Bu sabah gözlerimi hastanedeki odamda açarken, güneşin bir farklı parladığını fark ettim. Bugünün farklı olduğunu hissedebiliyorum. Sanki bir şeyler olacak ve bu olan şey hayata tekrar sarılmama neden olacak, bunu hissetmemek elde değil, kalbim bir tuhaf çarpıyor sanki. Odamın içine doğmuşçasına parlıyor güneş. Bugün diğer günlerden daha farklı ve bu gözler bir amaç uğuruna açılmışçasına heyecanlı. Hemen kalktım, yatağımda oturur şekilde pencereden içeriye sızan güneşe doğru kaldırdım başımı, üstümdeki örtüyü kenara doğru iteleyip, ayaklarımı yere doğru sarkıttım, yıllar sonra ilk kez bunu yaptığımdan kendimi on yaşındakı Hazal gibi hissettim. Yüzüme vuran güneşe günaydın dercesine gözlerim kapalı bir şekilde gülümsüyorum.
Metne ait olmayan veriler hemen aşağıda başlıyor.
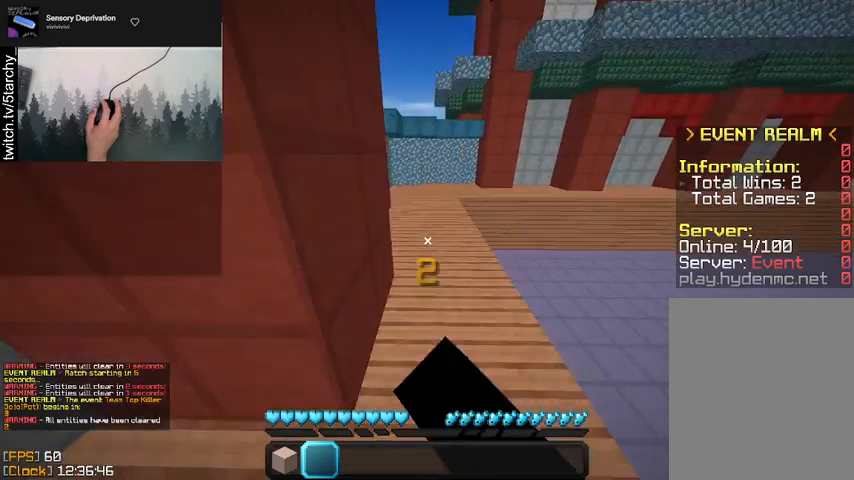
{"keys": [], "mouse": [], "events": [[133, "space", "up"], [233, "w", "up"]]}
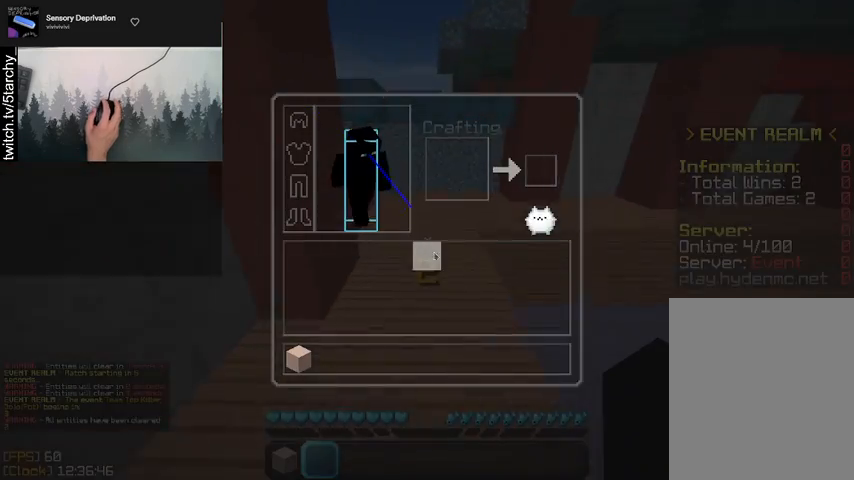
{"keys": [], "mouse": [], "events": []}
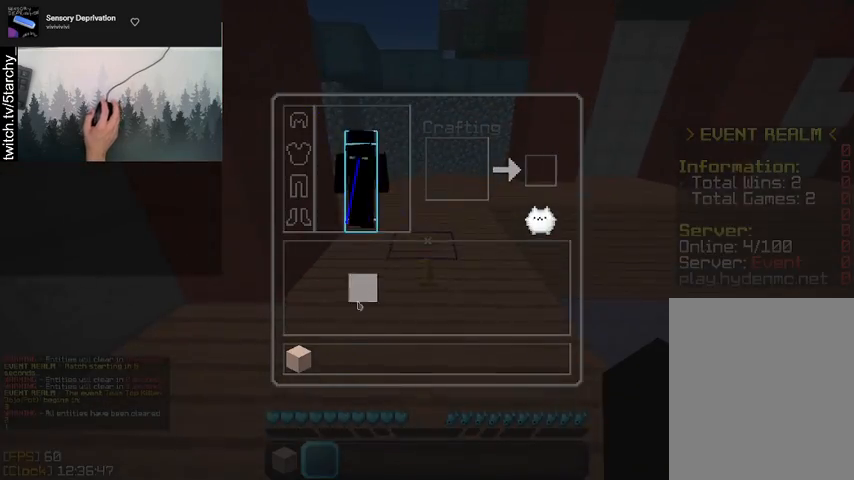
{"keys": ["a", "space", "w"], "mouse": [], "events": [[267, "w", "down"], [467, "a", "down"], [467, "space", "down"]]}
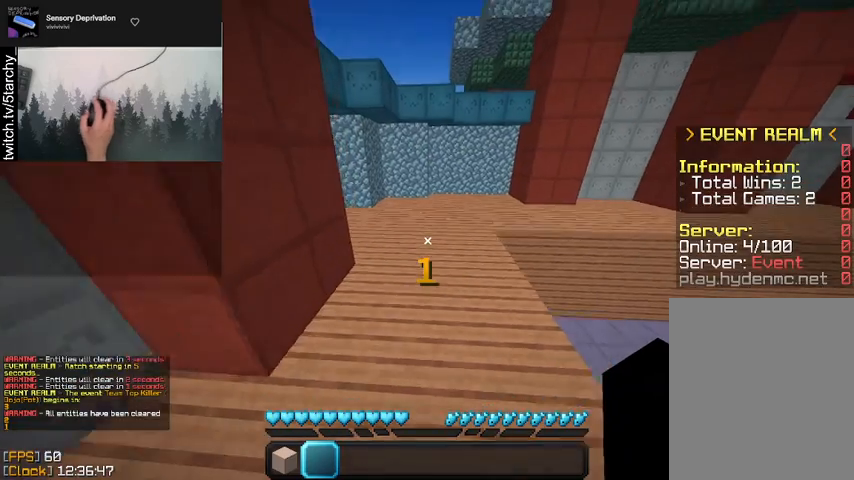
{"keys": ["a", "w"], "mouse": [], "events": [[233, "mouse_left", "down"], [300, "mouse_left", "up"], [333, "space", "up"], [400, "mouse_left", "down"], [500, "mouse_left", "up"]]}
Selamlama merasimi artık bitmişti ve yataktan kalkma vakti gelmişti, kısa süreliğinede olsa, terliklerimi giyip ayağa kalktım. Banyoya doğru içimdeki çocuksu mutlulukla ilerledim. İçeriye girip kapıyı kapatığımda tam sağ döndüm, ayna da yansımamla karşılaştım, uzun zamandır aynalara bakmıyordum. Kim kaldırmıştı bu aynanın üstündeki kumaşı, oysa herkes biliyordu aynalara küstüğümü, aylardır bir kere olsun aynadan kendime bakmadığımı. Ne kadarda solmuştu tenim, o güzel saçlarım kalmamıştı artık, bala çalan gözlerim bile eskisi kadar parlamıyordu, gerçekten onun hazal gözlüsümüydü bu kadın, her baktığında güzün rengini gördüğünü söylediği kadın mıydı? Bu kadın! Yansımama baktıkça içimdeki huzurun birden yok olmaya başladığını, gülümseyen yüzümün gittikçe solduğunu izlemeye devam ettim. Kalemle çizilmişçesine zarif kaşlarım, kirpiklerim hiçbiri yoktu artık. Gözümden bir damla yaşın indiğini gördüğümde artık karşımdakı Hazal'a daha fazla bakmamam gerektiğini anladım.

***

Banyodan çıktığım da kahvaltım masanın üstüne bırakılmıştı ve yanınada her zaman okuduğum gazetelerden birini bırakmışlardı. Yatağıma oturup gazeteyi elime aldığımda kapı açıldı birden, kafamı çevirdiğimde kapının önünde durmuş beni izliyordu. Kucağında bir buket gülle bana bakıyordu. Kapıyı kapattıp yanıma doğru yürümeye başladı. Bakışları hiç değişmeyen sevdiğim, hala bakışları on yedi yaşındaki hazalına baktığı gibi bakıyordu. Oysa ne kadar çok şey yaşamıştık, ne kadar çok ayrılıkları, gözyaşlarını tatmıştık. Şimdi de azrail musallat olmuştu aşkımıza, bırakmıyordu peşimizi. Ben bunları düşünürken dudağıma küçük bir buse kondurup, güllerimi bana verip yanıma oturdu. Üniformasının içinde yine çok yakışıklıydı. Her şey ona yakışıyordu ama en çok babalık. Çocuklarım çok şanslı bu konuda, ben olmasamda onlara çok iyi bakacak bir babaları olacak. Derin bir nefes alıp onun gözlerinin içine baktım, mavi gözleri benim kadar yorulmuştu. Masaya doğru bakışlarını kaydırdığında yüz ifadesi değişmeye başladı, birden sinirlenmiş gibi gözüküyordu, günlerdir kahvaltıyı pek yapmadığımı duyduğu için gelmişti demek ki. Saate baktığımda bu saatlerde hastalarına bakması gerekiyordu ama benim iştahsızlığım onun hayatı boyunca ödün vermediği kuralını hiçe saymıştı ve hastalarına bakmak yerine beni mutlu etmeye çabalamaya harcıyordu vaktini. Masayı önümüze doğru çekmek için ayaklandı, ben de onun bana aldığı güllerimi kokluyordum;

"Kahvaltını günlerdir adam akıllı yapmıyorsun madem, bende kendi ellerimle beslerim seni küçük hanım." dedi yüzündeki sinirle karışmış gülümsemesini izlerken. Bu adama aşık olmasaydım işte o zaman aptal olduğumun ispatı olacaktı.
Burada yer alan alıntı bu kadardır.